* **Tasks to carry out**
A) From the moving-day account below, list every proper place name it mentions.
B) In the moving-day account below, at what time was the pickup from the hotel originally scheduled?

* **Document segment**

_ _ _ _

Today was the day that we finally moved out of the Fuhua Hotel and had to officially move into our real homes for the next year. We were supposed to be picked up at 9:30 AM, but our Waiban showed up early. I was packed and everything, and headed down at 9 to grab a bottle of water and a snack from the little store across the street. When I got to the lobby, though, my waiban was there, and waiting for us. I went back to my room to get my stuff, and Kirk came up and told us we had to go. We were pretty much rushed out of our hotel in a hurry and into this SUV that they somehow managed to fit all of our luggage into.
Our middle school is in the northwestern part of Shijiazhuang. No, I’m not that good with directions outside of Iowa. They told us that. When you first pull up to our apartment, it looks really old and dirty. The school’s entrance is currently undergoing construction, so even that looks a little scary. Pulling up and hearing him say which building was our apartment, I was extremely nervous. But, as with most apartment buildings in China, the inside is much, much, much nicer than the outside. I’ve taken quite a few pictures, but I left my cord to transfer them at home. I’m hoping to find one later at the supermarket. More about that in a minute.
Emily and Lauren are on the first floor; I’m on the second. I must have lucked out, because my apartment is definitely nicer than theirs. That’s not to say that their apartments are bad, because the three of us are in the nicest/newest apartment building of anyone with the program. Two of the guys in Chongqing are even going to be living in a hotel the entire time because their school couldn’t find them an apartment!

_ _ _ _

* **Records from a data source**
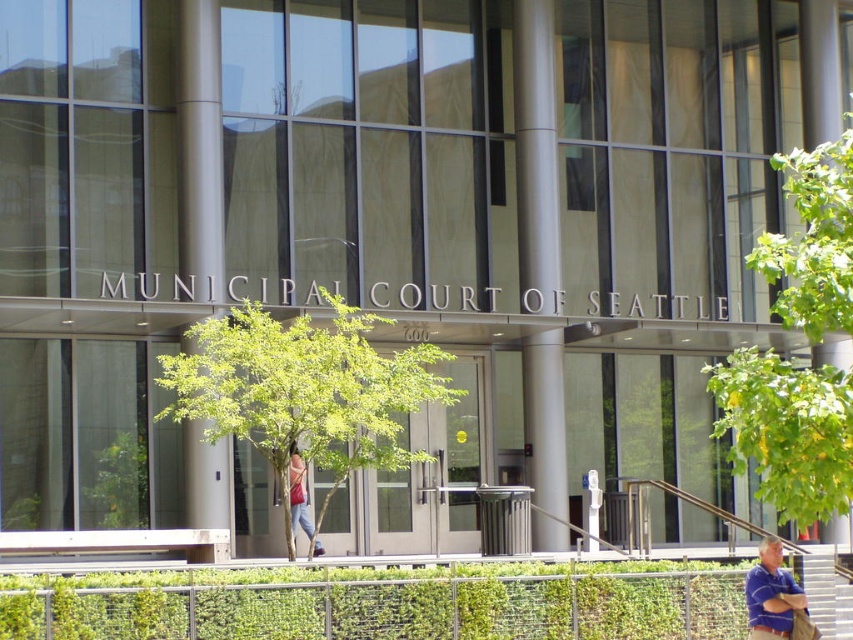
The height and width of the screenshot is (640, 853). Find the location of `green leafy tree at right`. green leafy tree at right is located at coordinates (788, 429).

Consider the image. Does green leafy tree at right appear on the left side of matte pink bag at center?

Incorrect, green leafy tree at right is not on the left side of matte pink bag at center.

Find the location of `green leafy tree at right`. green leafy tree at right is located at coordinates [788, 429].

How far apart are blue striped shirt at lower right and white plastic stairs at lower right?

The distance of blue striped shirt at lower right from white plastic stairs at lower right is 15.28 feet.

Is point (770, 568) more distant than point (815, 596)?

That is False.

This screenshot has width=853, height=640. In order to click on blue striped shirt at lower right in this screenshot , I will do `click(770, 595)`.

Between green leafy hedge at lower center and green leafy tree at center, which one is positioned lower?

green leafy hedge at lower center is below.

Does green leafy hedge at lower center have a greater height compared to green leafy tree at center?

Indeed, green leafy hedge at lower center has a greater height compared to green leafy tree at center.

I want to click on green leafy hedge at lower center, so pos(386,604).

What are the coordinates of `green leafy hedge at lower center` in the screenshot? It's located at (386, 604).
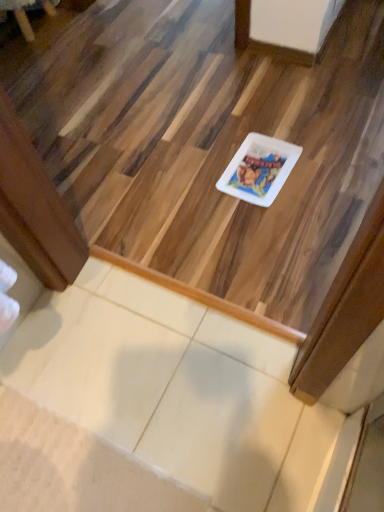
Where is `free spot above white glossy plate at center (from a real-world perspective)`? The width and height of the screenshot is (384, 512). free spot above white glossy plate at center (from a real-world perspective) is located at coordinates (263, 168).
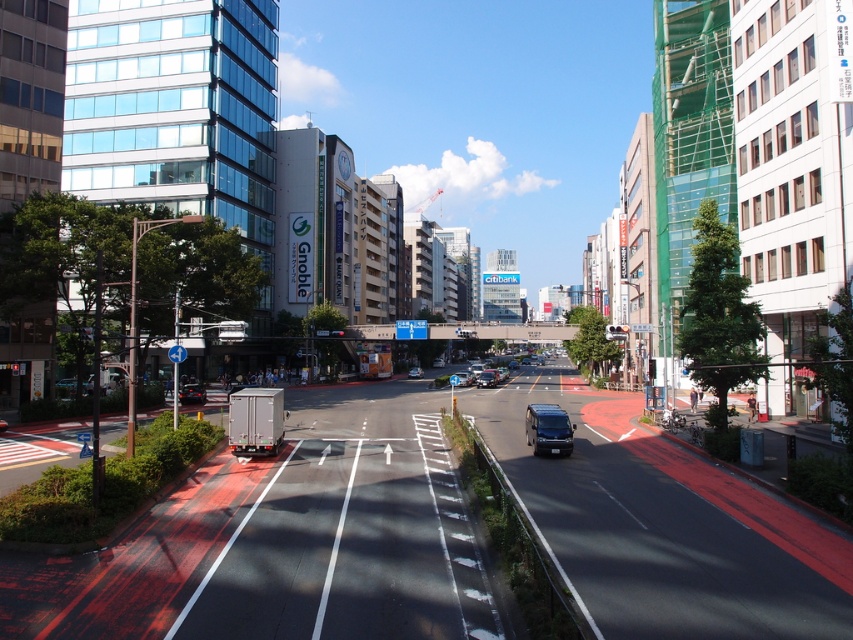
Question: Which object is the closest to the matte black van at center?

Choices:
 (A) shiny black car at lower left
 (B) metallic silver van at center

Answer: (A)

Question: In this image, where is shiny black car at lower left located relative to matte black van at center?

Choices:
 (A) left
 (B) right

Answer: (A)

Question: Estimate the real-world distances between objects in this image. Which object is closer to the silver metallic sedan at center?

Choices:
 (A) shiny black car at lower left
 (B) matte black van at center

Answer: (B)

Question: Which of these objects is positioned closest to the silver metallic sedan at center?

Choices:
 (A) shiny black car at lower left
 (B) matte black van at center

Answer: (B)

Question: Does metallic silver van at center have a lesser width compared to shiny black car at lower left?

Choices:
 (A) yes
 (B) no

Answer: (A)

Question: Is shiny black car at lower left smaller than matte black van at center?

Choices:
 (A) no
 (B) yes

Answer: (B)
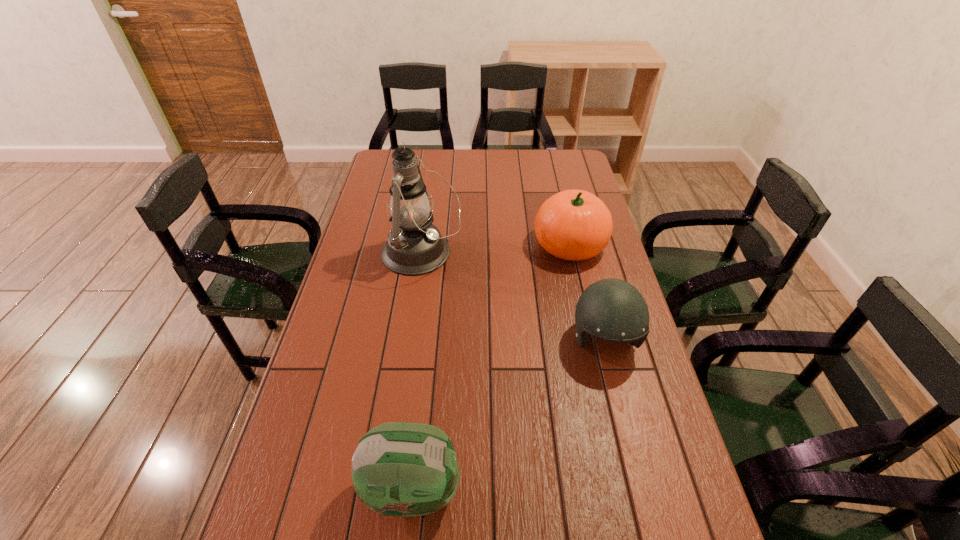
In order to click on the tallest object in this screenshot , I will do coord(414,246).

The width and height of the screenshot is (960, 540). I want to click on pumpkin, so click(x=573, y=224).

In order to click on the left football helmet in this screenshot , I will do [402, 469].

The image size is (960, 540). In order to click on the nearer football helmet in this screenshot , I will do `click(402, 469)`.

The height and width of the screenshot is (540, 960). Find the location of `the farther football helmet`. the farther football helmet is located at coordinates (613, 310).

What are the coordinates of `the right football helmet` in the screenshot? It's located at (613, 310).

You are a GUI agent. You are given a task and a screenshot of the screen. Output one action in this format:
    pyautogui.click(x=<x>, y=<y>)
    Task: Click on the blank space located on the back of the oil lamp
    This screenshot has width=960, height=540.
    Given the screenshot: What is the action you would take?
    pyautogui.click(x=427, y=212)

Locate an element on the screen. vacant area situated on the left of the pumpkin is located at coordinates (422, 245).

Find the location of `free space located on the visor of the left football helmet`. free space located on the visor of the left football helmet is located at coordinates (630, 489).

Where is `vacant space located 0.360m at the face opening of the right football helmet`? vacant space located 0.360m at the face opening of the right football helmet is located at coordinates (649, 518).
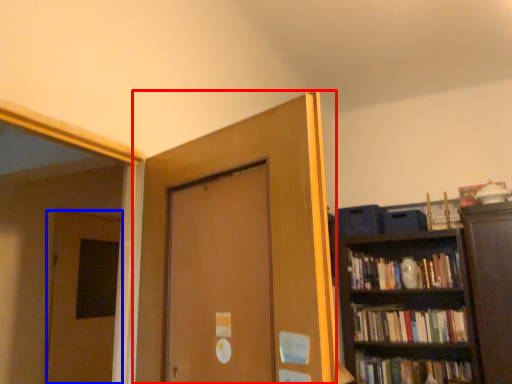
Question: Which of the following is the closest to the observer, door (highlighted by a red box) or door (highlighted by a blue box)?

Choices:
 (A) door
 (B) door

Answer: (A)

_ _ _ _

* **Results by task**
A) Fuhua Hotel, Shijiazhuang, Iowa, China, Chongqing

B) 9:30 AM